[Text segment — start]

Thanks! Yes, a weapon-mounted light, is one option I do have. I already use 180-grain ammo, originally because its point of impact better matches my SIG's point of aim, but its less-snappy recoil is a bonus. There is no prohibition on weighted base plates, so once I settle on the pistol I will be using for a while, I will probably buy some.

jbglock
09-30-2012, 20:15
I don't know. The gun is actually the part below the slide with the serial number. I've made changes to my off duty piece since qualifying it and their is no issue as we have no official policy. Unofficial is we can do anything to any weapon as long as it is owned by us. Changes to city owned weapons require prior armorer approval. Maybe your department has no policy also. It's not like you will be changing the caliber or load from what you qualified with or is approved right? :)

[Text segment — finish]
[Records shown — start]

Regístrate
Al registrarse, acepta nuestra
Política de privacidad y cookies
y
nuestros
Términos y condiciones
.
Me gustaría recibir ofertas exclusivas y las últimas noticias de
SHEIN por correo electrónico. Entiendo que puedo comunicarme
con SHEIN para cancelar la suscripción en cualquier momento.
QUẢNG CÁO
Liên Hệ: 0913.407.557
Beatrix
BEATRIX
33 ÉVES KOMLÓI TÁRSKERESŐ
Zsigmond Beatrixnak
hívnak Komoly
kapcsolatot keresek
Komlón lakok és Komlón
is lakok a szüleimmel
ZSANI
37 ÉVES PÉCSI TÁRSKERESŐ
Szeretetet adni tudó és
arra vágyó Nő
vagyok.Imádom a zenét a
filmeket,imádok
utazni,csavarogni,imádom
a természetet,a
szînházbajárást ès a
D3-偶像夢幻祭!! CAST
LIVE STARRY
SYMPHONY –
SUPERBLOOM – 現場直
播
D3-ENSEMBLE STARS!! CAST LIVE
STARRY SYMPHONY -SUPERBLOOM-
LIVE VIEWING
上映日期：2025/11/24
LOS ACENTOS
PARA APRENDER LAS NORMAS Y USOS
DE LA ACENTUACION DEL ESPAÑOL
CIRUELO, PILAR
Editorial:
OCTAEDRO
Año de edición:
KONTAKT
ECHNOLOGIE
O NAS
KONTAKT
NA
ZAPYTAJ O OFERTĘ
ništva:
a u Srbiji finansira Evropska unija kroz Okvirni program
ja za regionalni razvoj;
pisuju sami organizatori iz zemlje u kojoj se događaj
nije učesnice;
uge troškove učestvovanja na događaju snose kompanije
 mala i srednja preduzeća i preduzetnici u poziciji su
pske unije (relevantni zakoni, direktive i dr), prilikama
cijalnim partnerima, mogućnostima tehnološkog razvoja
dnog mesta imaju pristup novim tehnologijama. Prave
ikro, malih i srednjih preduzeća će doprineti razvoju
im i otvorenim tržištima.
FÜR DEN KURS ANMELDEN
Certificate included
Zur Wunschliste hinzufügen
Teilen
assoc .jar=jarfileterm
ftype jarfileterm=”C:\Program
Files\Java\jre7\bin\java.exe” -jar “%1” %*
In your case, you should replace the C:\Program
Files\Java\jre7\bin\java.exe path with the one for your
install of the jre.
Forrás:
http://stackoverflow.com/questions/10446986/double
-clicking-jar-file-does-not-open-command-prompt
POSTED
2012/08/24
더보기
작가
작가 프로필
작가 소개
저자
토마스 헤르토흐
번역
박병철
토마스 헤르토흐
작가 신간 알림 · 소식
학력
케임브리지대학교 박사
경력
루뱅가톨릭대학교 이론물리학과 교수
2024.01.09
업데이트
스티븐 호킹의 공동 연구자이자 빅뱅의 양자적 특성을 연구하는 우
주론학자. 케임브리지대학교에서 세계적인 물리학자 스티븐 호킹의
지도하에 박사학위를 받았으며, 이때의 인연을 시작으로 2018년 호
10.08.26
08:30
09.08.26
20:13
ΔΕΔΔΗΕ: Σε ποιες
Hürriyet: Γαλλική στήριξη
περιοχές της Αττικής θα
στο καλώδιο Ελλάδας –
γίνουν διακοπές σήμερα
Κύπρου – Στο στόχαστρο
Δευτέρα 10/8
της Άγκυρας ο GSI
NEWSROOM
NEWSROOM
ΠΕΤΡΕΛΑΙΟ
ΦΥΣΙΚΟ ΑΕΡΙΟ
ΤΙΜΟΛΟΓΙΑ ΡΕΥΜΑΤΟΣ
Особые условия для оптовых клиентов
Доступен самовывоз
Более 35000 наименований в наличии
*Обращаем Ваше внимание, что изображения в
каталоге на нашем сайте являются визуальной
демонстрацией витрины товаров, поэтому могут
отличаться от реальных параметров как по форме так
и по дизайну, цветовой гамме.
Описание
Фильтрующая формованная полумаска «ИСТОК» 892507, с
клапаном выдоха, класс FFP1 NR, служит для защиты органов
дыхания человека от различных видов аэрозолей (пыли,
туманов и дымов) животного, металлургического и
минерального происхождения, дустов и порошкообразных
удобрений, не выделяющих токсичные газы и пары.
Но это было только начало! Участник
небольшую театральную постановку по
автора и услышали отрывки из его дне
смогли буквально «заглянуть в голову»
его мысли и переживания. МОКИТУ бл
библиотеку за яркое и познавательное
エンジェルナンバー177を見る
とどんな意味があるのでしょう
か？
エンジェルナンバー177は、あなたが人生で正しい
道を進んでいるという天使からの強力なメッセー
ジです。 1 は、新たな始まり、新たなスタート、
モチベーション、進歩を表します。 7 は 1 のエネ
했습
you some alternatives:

[Records shown — finish]

### Required actions
1. Output the passage of the firearms forum exchange that opens with the words containing "Thanks! Yes, a" and closes with "approved right? :)", reproduced verbatim.
2. Return, verbatim, the part of the listing that runs from its start through the line containing "LIVE VIEWING", including both ends.

### Solutions to each task
1.
Thanks! Yes, a weapon-mounted light, is one option I do have. I already use 180-grain ammo, originally because its point of impact better matches my SIG's point of aim, but its less-snappy recoil is a bonus. There is no prohibition on weighted base plates, so once I settle on the pistol I will be using for a while, I will probably buy some.

jbglock
09-30-2012, 20:15
I don't know. The gun is actually the part below the slide with the serial number. I've made changes to my off duty piece since qualifying it and their is no issue as we have no official policy. Unofficial is we can do anything to any weapon as long as it is owned by us. Changes to city owned weapons require prior armorer approval. Maybe your department has no policy also. It's not like you will be changing the caliber or load from what you qualified with or is approved right? :)

2.
Regístrate
Al registrarse, acepta nuestra
Política de privacidad y cookies
y
nuestros
Términos y condiciones
.
Me gustaría recibir ofertas exclusivas y las últimas noticias de
SHEIN por correo electrónico. Entiendo que puedo comunicarme
con SHEIN para cancelar la suscripción en cualquier momento.
QUẢNG CÁO
Liên Hệ: 0913.407.557
Beatrix
BEATRIX
33 ÉVES KOMLÓI TÁRSKERESŐ
Zsigmond Beatrixnak
hívnak Komoly
kapcsolatot keresek
Komlón lakok és Komlón
is lakok a szüleimmel
ZSANI
37 ÉVES PÉCSI TÁRSKERESŐ
Szeretetet adni tudó és
arra vágyó Nő
vagyok.Imádom a zenét a
filmeket,imádok
utazni,csavarogni,imádom
a természetet,a
szînházbajárást ès a
D3-偶像夢幻祭!! CAST
LIVE STARRY
SYMPHONY –
SUPERBLOOM – 現場直
播
D3-ENSEMBLE STARS!! CAST LIVE
STARRY SYMPHONY -SUPERBLOOM-
LIVE VIEWING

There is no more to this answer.